Whether it is a clustered table or a non-clustered table, the key of the index is the value of the index column, and the key value is the value of the key in the data key-value pair. For a clustered table, it is the primary key, and for a non-clustered table, it is the rowid.
The difference between clustered and non-clustered tables is that the primary key of a clustered table is part of the Key in the KV mapping, while the Key of a non-clustered table is composed of the internally assigned _tidb_rowid by TiDB. Essentially, the primary key is a unique index, and only non-clustered tables have _tidb_rowid.
When creating a table, you can explicitly specify whether it is a clustered or non-clustered table. For statements that do not explicitly specify this keyword, the default behavior is influenced by the system variable @@global.tidb_enable_clustered_index. This variable has three values:
OFF means all primary keys use non-clustered indexes by default.
ON means all primary keys use clustered indexes by default.
INT_ONLY means the behavior is controlled by the configuration item alter-primary-key. If this configuration item is set to true, all primary keys use non-clustered indexes by default; if set to false, primary keys composed of a single integer type column use clustered indexes by default, while other types of primary keys use non-clustered indexes by default.
If the primary key of the clustered table is not an integer or the primary key is not a single column, the clustered table does not create _tidb_rowid.
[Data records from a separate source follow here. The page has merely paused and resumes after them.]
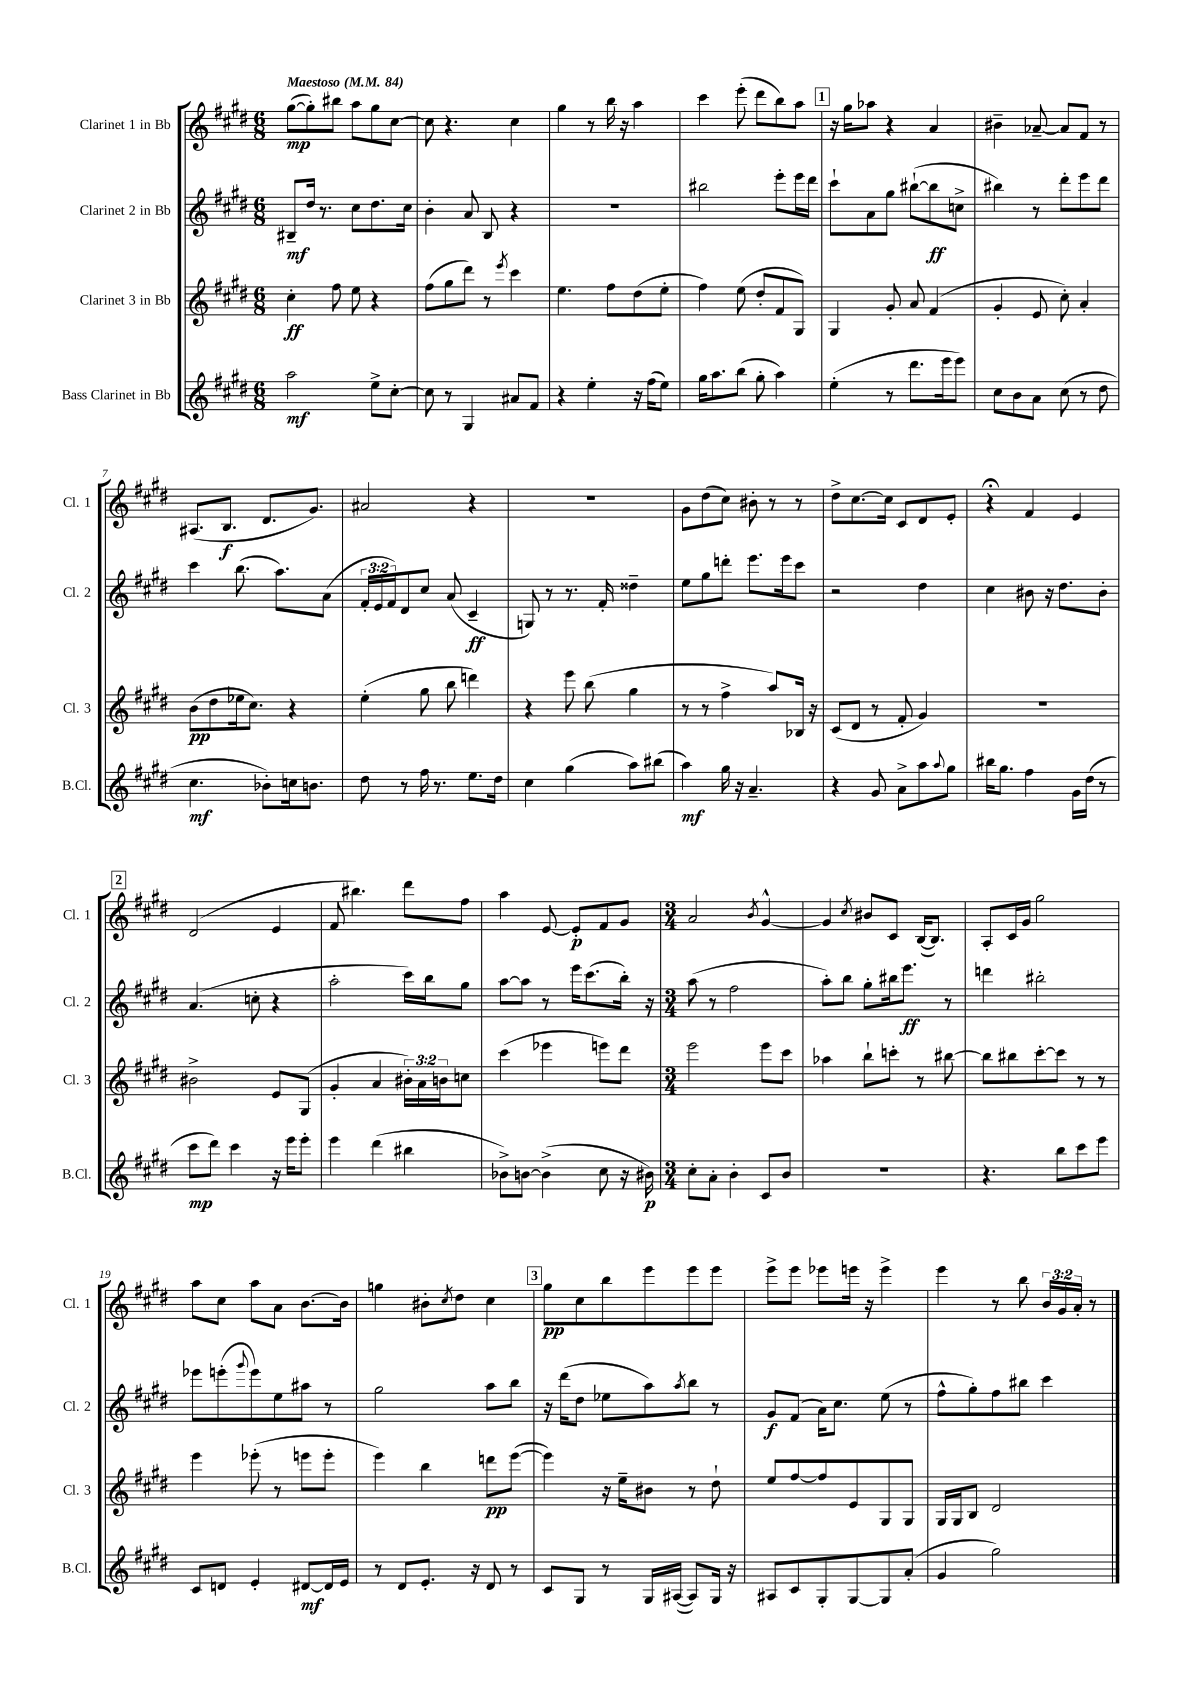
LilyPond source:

<<
\new StaffGroup <<
\new Staff = "s0" \with { instrumentName = "Clarinet 1 in Bb" shortInstrumentName = "Cl. 1" } {
    \clef treble \key e \major \numericTimeSignature \time 6/8 \override Staff.TupletNumber.text = #tuplet-number::calc-fraction-text \tempo "Maestoso" 4 = 84
    gis''8~\mp( gis''8-.) bis''8 a''8 gis''8 cis''8~ |
    cis''8 r4. cis''4 |
    gis''4 r8 b''16 r16 a''4 |
    cis'''4 e'''8-.( dis'''8 b''8) a''8 |
    \mark \markup { \box "1" } r16 gis''16 aes''8 r4 a'4 |
    bis'4-- aes'8~-- aes'8 fis'8 r8 |
    ais8.( b8.\f dis'8. gis'8.) |
    ais'2 r4 |
    R2. |
    gis'8 dis''8( cis''8) bis'8-. r8 r8 |
    dis''8-> cis''8.~ cis''16 cis'8 dis'8 e'8-. |
    r4\fermata fis'4 e'4 |
    \mark \markup { \box "2" } dis'2( e'4 |
    fis'8 bis''4.) dis'''8 fis''8 |
    a''4 e'8~ e'8-.\p fis'8 gis'8 |
    \numericTimeSignature \time 3/4 a'2 \acciaccatura { b'8 } gis'4~-^ |
    gis'4 \acciaccatura { cis''8 } bis'8 cis'8 b16~( b8.) |
    a8-. cis'16 gis'16 gis''2 |
    a''8 cis''8 a''8 a'8 b'8.~ b'16 |
    g''4 bis'8-. \acciaccatura { cis''8 } dis''8 cis''4 |
    \mark \markup { \box "3" } gis''8\pp cis''8 b''8 e'''8 e'''8 e'''8 |
    e'''8-> e'''8 ees'''8 e'''16 r16 e'''4-> |
    e'''4 r8 b''8 \tuplet 3/2 { b'16 gis'16 a'16-. } r8 \bar "|." |
}
\new Staff = "s1" \with { instrumentName = "Clarinet 2 in Bb" shortInstrumentName = "Cl. 2" } {
    \clef treble \key e \major \numericTimeSignature \time 6/8 \override Staff.TupletNumber.text = #tuplet-number::calc-fraction-text
    bis8--\mf dis''16 r8. cis''8 dis''8. cis''16 |
    b'4-. a'8 b8 r4 |
    R2. |
    bis''2 e'''8-. e'''16 dis'''16 |
    \mark \markup { \box "1" } cis'''8-! a'8 gis''8 bis''8~-!( bis''8\ff c''8-> |
    bis''4) r8 dis'''8-. e'''8 dis'''8 |
    cis'''4 b''8.( a''8.) a'8( |
    \tuplet 3/2 { fis'16-. e'16 fis'16) } dis'8 cis''8 a'8( cis'4--\ff |
    g8) r8 r8. fis'16-. disis''4-- |
    e''8 gis''8 d'''8-. e'''8. e'''16 cis'''8 |
    r2 dis''4 |
    cis''4 bis'8 r16 dis''8. bis'8-. |
    \mark \markup { \box "2" } a'4.( c''8-. r4 |
    a''2-. cis'''16) b''16 gis''8 |
    a''8~ a''8 r8 e'''16 cis'''8.( b''16-.) r16 |
    \numericTimeSignature \time 3/4 a''8( r8 fis''2 |
    a''8-.) b''8 gis''8-. bis''16 e'''8.\ff r8 |
    d'''4 bis''2-. |
    ees'''8 e'''8-.( \appoggiatura { gis'''8 } e'''8) e''8 ais''8 r8 |
    gis''2 a''8 b''8 |
    \mark \markup { \box "3" } r16 dis'''16( dis''8 ees''8 a''8) \acciaccatura { a''8 } b''8 r8 |
    gis'8\f fis'8( a'16) cis''8. e''8( r8 |
    fis''8-^ gis''8-.) fis''8 bis''8 cis'''4 \bar "|." |
}
\new Staff = "s2" \with { instrumentName = "Clarinet 3 in Bb" shortInstrumentName = "Cl. 3" } {
    \clef treble \key e \major \numericTimeSignature \time 6/8 \override Staff.TupletNumber.text = #tuplet-number::calc-fraction-text
    cis''4-.\ff fis''8 e''8 r4 |
    fis''8( gis''8 dis'''8) r8 \acciaccatura { e'''8 } cis'''4 |
    e''4. fis''8 dis''8( e''8-. |
    fis''4) e''8( dis''8-. fis'8 gis8) |
    \mark \markup { \box "1" } gis4 gis'8-. a'8 fis'4( |
    gis'4-. e'8 cis''8-.) a'4-. |
    b'8\pp( dis''8 ees''16 cis''8.) r4 |
    e''4-.( gis''8 b''8 d'''4) |
    r4 e'''8 b''8( gis''4 |
    r8 r8 fis''4-> a''8) bes16 r16 |
    cis'8( dis'8 r8 fis'8-. gis'4) |
    R2. |
    \mark \markup { \box "2" } bis'2-> e'8 gis8( |
    gis'4-. a'4 \tuplet 3/2 { bis'16-.) a'16 b'16 } c''8 |
    cis'''4( ees'''4 e'''8) dis'''8 |
    \numericTimeSignature \time 3/4 e'''2 e'''8 cis'''8 |
    aes''4 b''8-! c'''8-. r8 bis''8~ |
    bis''8 bis''8 cis'''8~-. cis'''8 r8 r8 |
    e'''4 ees'''8-.( r8 e'''8 e'''8-. |
    e'''4) b''4 d'''8\pp e'''8~( |
    \mark \markup { \box "3" } e'''4) r16 e''16-- bis'8 r8 dis''8-! |
    e''8 fis''8~ fis''8 e'8 gis8 gis8 |
    gis16 gis16 b8 dis'2 \bar "|." |
}
\new Staff = "s3" \with { instrumentName = "Bass Clarinet in Bb" shortInstrumentName = "B.Cl." } {
    \clef treble \key e \major \numericTimeSignature \time 6/8
    a''2\mf e''8-> cis''8~-. |
    cis''8 r8 gis4 ais'8 fis'8 |
    r4 e''4-. r16 fis''16( e''8) |
    gis''16 a''8. b''8( gis''8-. a''4) |
    \mark \markup { \box "1" } e''4-.( r8 dis'''8. e'''16 e'''8) |
    cis''8 b'8 a'8 cis''8( r8 dis''8 |
    cis''4.\mf bes'8-.) c''16 b'8. |
    dis''8 r8 fis''16 r8. e''8. dis''16 |
    cis''4 gis''4( a''8) bis''8( |
    a''4\mf) gis''16 r16 a'4.-- |
    r4 gis'8 a'8-> a''8 \appoggiatura { a''8 } gis''8 |
    bis''16 gis''8. fis''4 gis'16 dis''16( r8 |
    \mark \markup { \box "2" } cis'''8\mp dis'''8) cis'''4 r16 e'''16 e'''8-. |
    e'''4 dis'''4( bis''4 |
    bes'8->) b'8~ b'4->( cis''8 r16 bis'16\p) |
    \numericTimeSignature \time 3/4 cis''8-. a'8-. b'4-. cis'8 b'8 |
    R2. |
    r4. b''8 cis'''8 e'''8 |
    cis'8 d'8 e'4-. dis'8~\mf dis'16 e'16 |
    r8 dis'8 e'8.-. r16 dis'8 r8 |
    \mark \markup { \box "3" } cis'8 gis8 r8 gis16 ais16~( ais8) gis16 r16 |
    ais8 cis'8 gis8-. gis8~ gis8 a'8-.( |
    gis'4 gis''2) \bar "|." |
}
>>
>>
You can try creating a clustered table with a primary key that is not an integer or not a single column, and then query _tidb_rowid to see if it reports an error; I understand that at this time its key value has become its primary key value (currently there is no specific evidence to certify this, I don’t know if any experts can prove it ).
I understand the same as above, the RowID part of the key-value pairs of the secondary index of the clustered table also becomes the primary key value.
Of course, it’s important. Clustered table data is arranged in order by the primary key, and the primary key does not have a physical index. Secondary indexes have additional physical indexes.
A clustered table is stored according to the primary key, and the secondary index points to the primary key’s key, hence it’s called a secondary index.
In a non-clustered table, data is stored as _tidb_rowid, and both the primary key and ordinary indexes point to _tidb_rowid, so it shouldn’t be called a secondary index.
Clustered tables have secondary indexes except for the primary key.
For non-clustered tables, I believe they are all secondary indexes. The primary key is just a unique non-null index, and the primary key is hidden as _tidb_rowid.